D’Amico discussed a report from the state’s independent fiscal office that showed the impact fee, which was a result of Act. 13, is equal to an effective 2014 tax rate of 1.8 percent, which would be the lowest among gas-producing states.
He said, however, that when legislators are talking about the severance tax, they need to compare apples to apples.
“The impact fee is not a severance tax,” said D’Amico.
West Virginia has a 5 percent severance tax on paper, he said, however the state offers a rebate for transportation costs, which brings the tax down to about 4.25 percent.
D’Amico said Pennsylvania has some taxes other states don’t have, including a top corporation tax rate of 9.9 percent, which is highest in the country, and gas and related companies are already paying it.
The group discussed $1 billion hole in the state budget that has the oil and gas industry concerned legislators will look to it to fill it.
PIOGA’s lobbyist Richard Gmerek, president and CEO of Gmerek Government Relations in Harrisburg, said the legislators swaying on the issue may not be on the industry’s side.
Gmerek reminded the crowd the severance tax issue was delayed due to the implementation of the flat, per-well fee included in Act 13, which was passed in 2012. The tax issue has been brought back to life by gubernatorial candidates, whose proposals range between a 4.5 percent and 10 percent levy on gas extraction.
D’Amico told the crowd that the coal industry never had a severance tax and said he feels the oil and gas industry is being targeted.
Meanwhile, landowners are pressing the issue of legislation requiring minimum royalty payments.
Chesapeake Energy has been under scrutiny by Pennsylvania Gov.
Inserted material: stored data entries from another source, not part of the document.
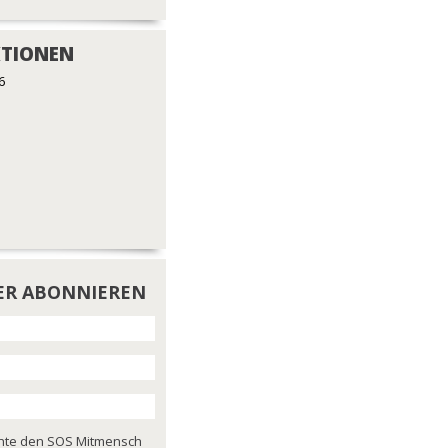
TIONEN
6
ER ABONNIEREN
chte den SOS Mitmensch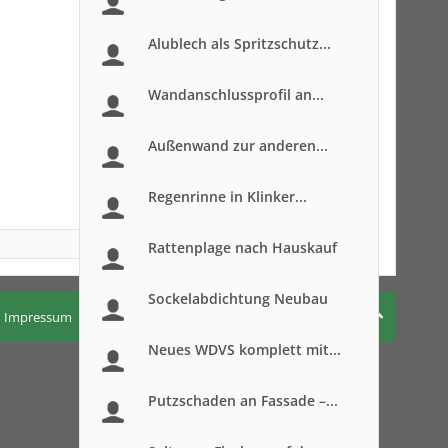
Alublech als Spritzschutz...
Wandanschlussprofil an...
Außenwand zur anderen...
Regenrinne in Klinker...
Rattenplage nach Hauskauf
Sockelabdichtung Neubau
Impressum
Nutzungsbedingungen
Datenschutzerklärung
Neues WDVS komplett mit...
Putzschaden an Fassade –...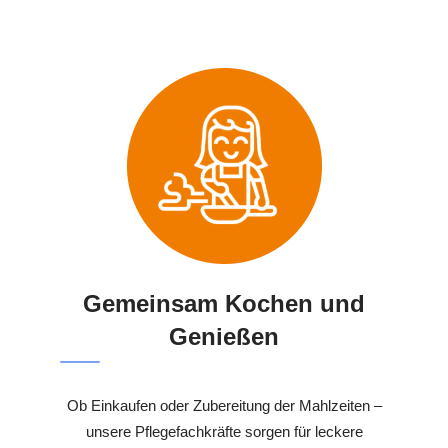
Gemeinsam Kochen und
Genießen
Ob Einkaufen oder Zubereitung der Mahlzeiten –
unsere Pflegefachkräfte sorgen für leckere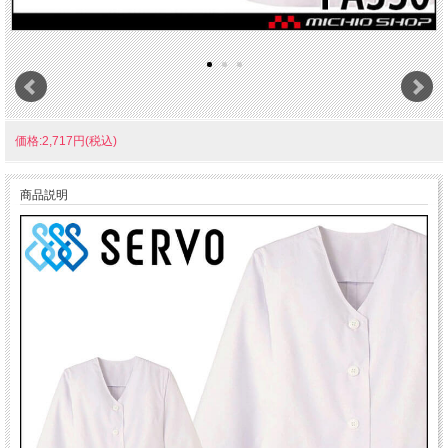
価格:2,717円(税込)
商品説明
Tom Corbett and state legislators over its business practices involving royalties.
Since February, legislation has been introduced in the Pennsylvania House of Representatives to help protect landowners and ensure they get their fair share of the cut.
Gmerek told the PIOGA members the group has been working with state Rep. Brian Ellis, whose district includes the Butler area, on House Bill 1684 (bill introduced by Rep. Garth Everett).
The legislation is designed to address concerns by landowners whose royalty payments have decreased due to post-production costs.
Gmerek said the bill was debated in the House of Representatives and now “we wait” for the next step.
He said PIOGA supports it as it is written.
“The original bill and amendments do not apply to unconventionals,” said Gmerek.